### Job
The entries are to be reproduced word for word, with all images left out.

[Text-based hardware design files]
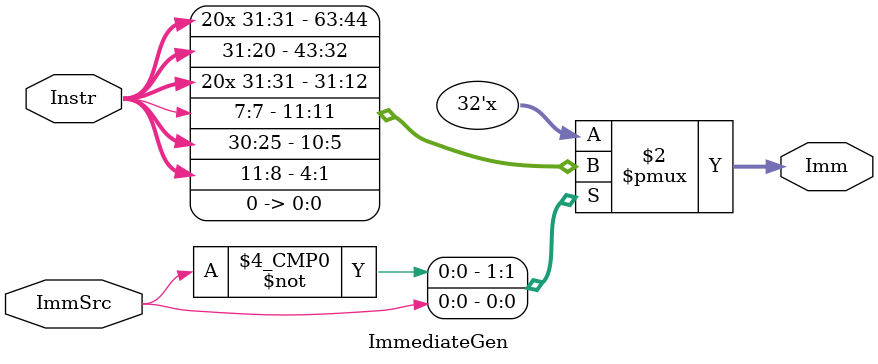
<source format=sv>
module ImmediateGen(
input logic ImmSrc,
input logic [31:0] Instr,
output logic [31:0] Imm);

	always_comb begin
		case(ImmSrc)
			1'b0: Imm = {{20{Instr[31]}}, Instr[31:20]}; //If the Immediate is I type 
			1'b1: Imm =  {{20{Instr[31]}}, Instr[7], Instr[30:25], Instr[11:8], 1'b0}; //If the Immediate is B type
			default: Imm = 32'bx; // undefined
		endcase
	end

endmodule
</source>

### Exercise output
<source format=sv>
module ImmediateGen(
input logic ImmSrc,
input logic [31:0] Instr,
output logic [31:0] Imm);

	always_comb begin
		case(ImmSrc)
			1'b0: Imm = {{20{Instr[31]}}, Instr[31:20]}; //If the Immediate is I type 
			1'b1: Imm =  {{20{Instr[31]}}, Instr[7], Instr[30:25], Instr[11:8], 1'b0}; //If the Immediate is B type
			default: Imm = 32'bx; // undefined
		endcase
	end

endmodule
</source>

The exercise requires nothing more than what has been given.